Es por eso que, a las escasas manifestaciones de nostálgicos, circunscritas con la excepción de Madrid con su Valle de los Caídos a unas pocas misas y otras expresiones de luto, se oponen con fiereza múltiples concentraciones de antifascistas, en su inmensa mayoría compuestas por jóvenes, muy jóvenes, casi como aquel escolar que dijo que Franco sucedió a Felipe II (eso no es tan grave, recuerden que Aznar confundió el siglo de Fernando VII). Y si no fuera porque pueden acusarme de tener abundantes prejuicios, casi diría que protestan cubiertos de zarcillos, con extrañas decoraciones en el pelo y una inclinación pronunciada hacia una letra de nuestro alfabeto: la “k”. Y dando una vuelta de tuerca más, que así como otros protestan inmolándose rociándose de gasolina, a alguno de estos le basta con no desprenderse de la mugre. En otras palabras, el 20-N ha pasado de ser una fecha señalada para unos nostálgicos, a ser una cita inexcusable para otro tipo de nostálgicos. Nostálgicos más peligrosos, nostálgicos de algo que no conocieron, haciendo un uso un tanto peculiar de ese espejo retrovisor que es la nostalgia.

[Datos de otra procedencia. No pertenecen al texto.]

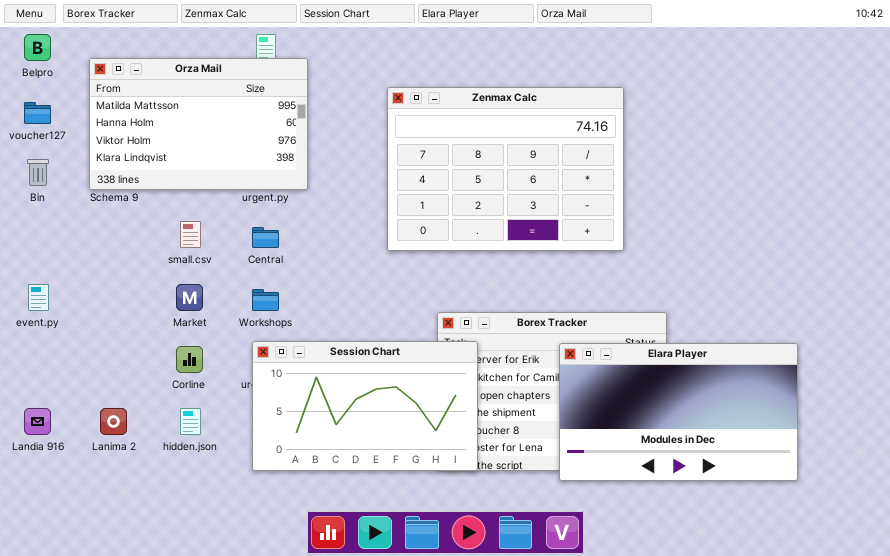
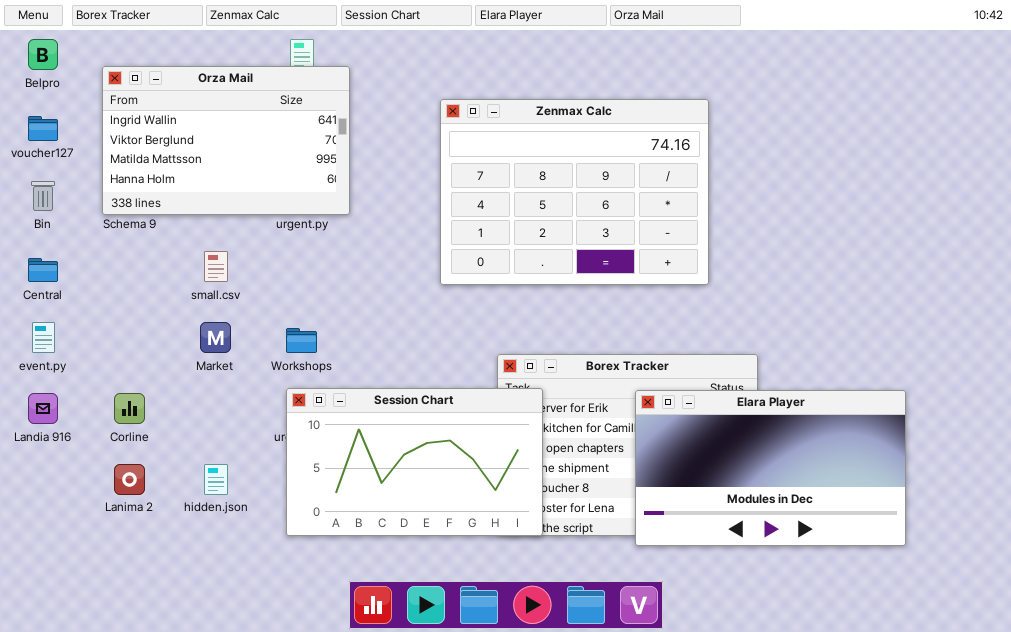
Orza Mail: [89,58,308,190] -> [102,66,350,215], scrolled up 2 rows
Central: [252,227,279,248] -> [28,258,58,282], moved
Corline: [176,346,203,373] -> [114,393,145,424], moved
Landia 916: [24,408,51,435] -> [28,393,58,424], moved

Resulta de todos modos un buen negocio, tanto para los medios de comunicación como para las editoriales (yo ya he perdido la cuenta de los títulos que han aparecido al mercado con este aniversario como excusa). Parecía que treinta años era un periodo lo suficientemente amplio para contemplar a Franco como historia, pero no. Y es que, ustedes me perdonaran que señale, hoy tan absurdo es ser franquista hoy como ser antifranquista… y eso sin olvidar que el mero hecho de ser anti algo es realmente estúpido, no deja de ser más que colocar tapones a las ideas.

Claro que como figura responsable de todos los males, como nuevo Satanás de una sociedad atea, no está nada mal; aun recuerdo la estupefacción que me asoló cuando Carod le culpó del hundimiento del barrio del Carmel. Esto me trae a la mente un acertijo que Lincoln les disparaba a sus colaboradores: “Si consideramos la cola de un gato como una pata ¿Cuántas patas tiene un gato?. Los colaboradores solían decir “cinco”, a lo que Lincoln replicaba: “No, cuatro. La realidad no puede ser modificada por muchas suposiciones que hagamos”. Y la realidad es que, para bien o para mal, Franco fue un hombre que vivió y murió. Tiempo pasado. Y del que hoy no deben quedar ni las cenizas. Despertemos a nuestra España diaria y culpémonos de nuestros propios errores.